Name: Livia Tortilla
Company: Blackbox
Role Title: Founder and CEO
Headquarters: Los Angeles


How did you get started in the music business?
I answered an ad to write bios for a record label, then PolyGram Records, while I was finishing my degree in Communication Studies. I got the job after awkwardly telling my future boss why the college radio station I was Program Director of, was boycotting him (for introducing servicing fees to college radio stations). And for answering all Pixies trivia questions correctly.

Name three people whom have been critical to your career?
Lynn Adalist: My first boss in the music industry. She saw potential in a very shy, hard working, Italian-Canadian, who was first to graduate from college in her family. 
John Reid: He was the best Chairman PolyGram Canada had. An Irish import, we bonded over Goldie, drum and bass and the UK club scene. He offered me a job to be a domestic marketing director in New York City when he become President of Island Records. I was excited to learn about this market head on. 
Julie Greenwald: My boss and mentor in all things. She can be both tough and approachable. Not only did she give me professional opportunity after opportunity to grow with her, she thought me how to hustle with principle and ultimately, to be myself.

What does the Black Box brand stand for? Key Values?
Black Box stands for artists first, innovation and independence. Our digital first philosophy in music marketing stems from a desire to build a permanent bond between an artist and their fans. By architecting strong artist brands online, we are ensuring that our artists and clients can earn a living in the future on their terms, independent of whether or not they have a radio hit.
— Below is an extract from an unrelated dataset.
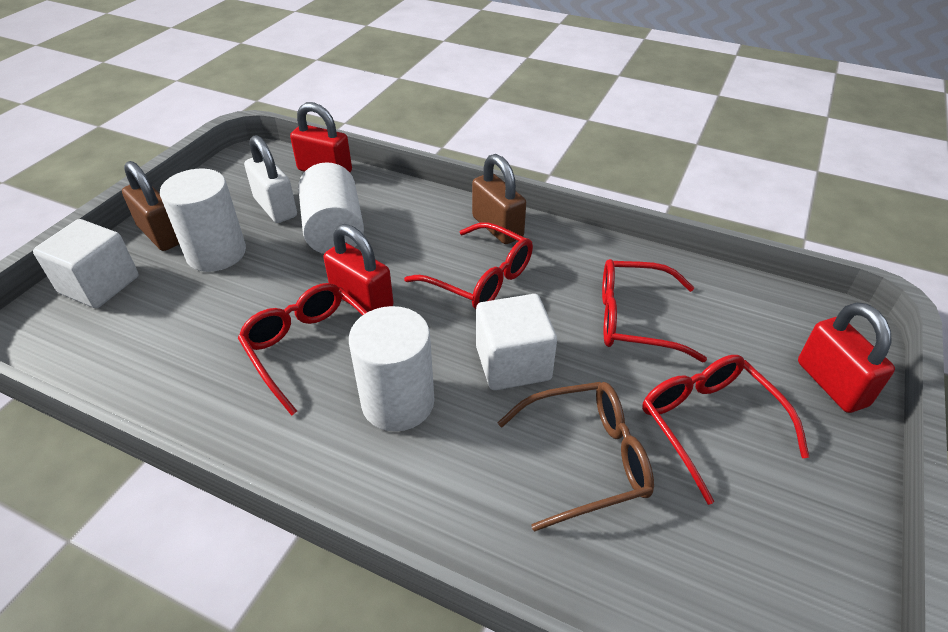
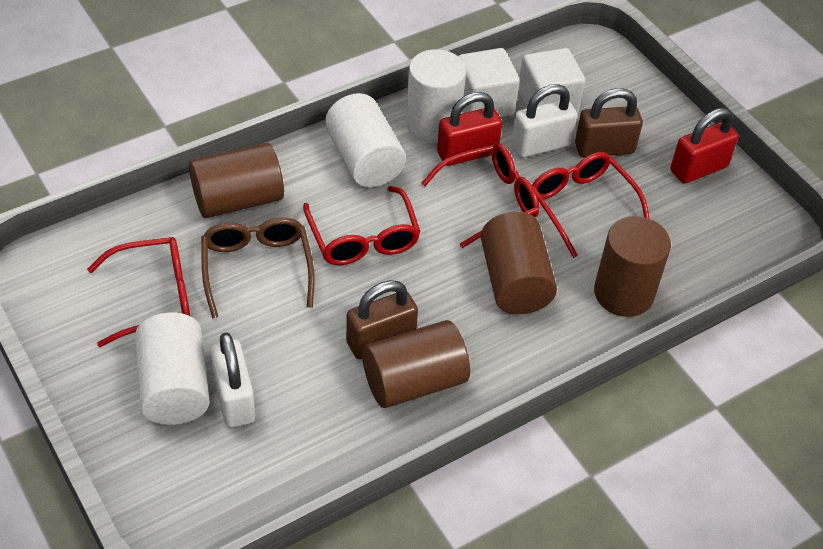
brown cylinder: 0 -> 4
red padlock: 3 -> 2
white padlock: 1 -> 2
What milestones are you working toward at Black Box?
For our first year, our goal is to draw like-minded clients and develop more case studies to support our approach to artist development. And then from there, we would like to be able to attract funding to deliver products and financial support to small and growing music companies to develop artists and their revenue potential. I also see larger partnerships for artists with label and publishing co-ventures in the future.

What workplace values are important to you?
We believe in hard work, and supporting each other. Being nimble and quick to act is crucial to us, as well as trying new ideas. I tell everyone that we must look into the mirror every day, and imagine our demise from a business perspective. That is how we conjure real innovation.

Tell me about the last year you’ve had personally and professionally?
The last year has been the most significant of my business life. I had the most incredible opportunity to road test an idea that I have had for a long time with actual clients: how do I take a principled approach to artist development and make it a net positive and beyond value proposition.
On a personal level, as buzzy as this may sound, I was able to achieve work & life alignment.


Tell me about your involvement with The XX Project?
I have had the good fortune to hire Michelle Edgar, the founder of the XX Project, when I was the Co-President & COO of Warner Bros Records. I was asked to speak at one of her first events -- and I am happy to be part of this group ever since. In fact, it was the first time I announced and introduced Black Box publicly.

How would you describe the culture of the project?
It is a very supportive forum for professional women in Los Angeles. Culturally, it defers dramatically from a lot of existing women's networks, as it is not about what your title is. It's coming from a real and intimate place. Every woman that is part of the group wants to get to know each other and support each other on many levels. It's a special group.

Looking into the future, what excites you most about the potential of this initiative?
I see this group bringing in women from connected industries, and it evolving into a great place to do business and feel connected.


From your perspective, what are the issues facing the music business today?
As streaming starts to take hold, revenue dips will be a concern for labels, managers and the industry at large. A focus on streaming also leads to a focus on hits, and therefore, a bigger reliance on radio promotion, and less on traditional artist development. Transparency will continue to be a huge issue for the artist community, and the industry will need to deal with this head on.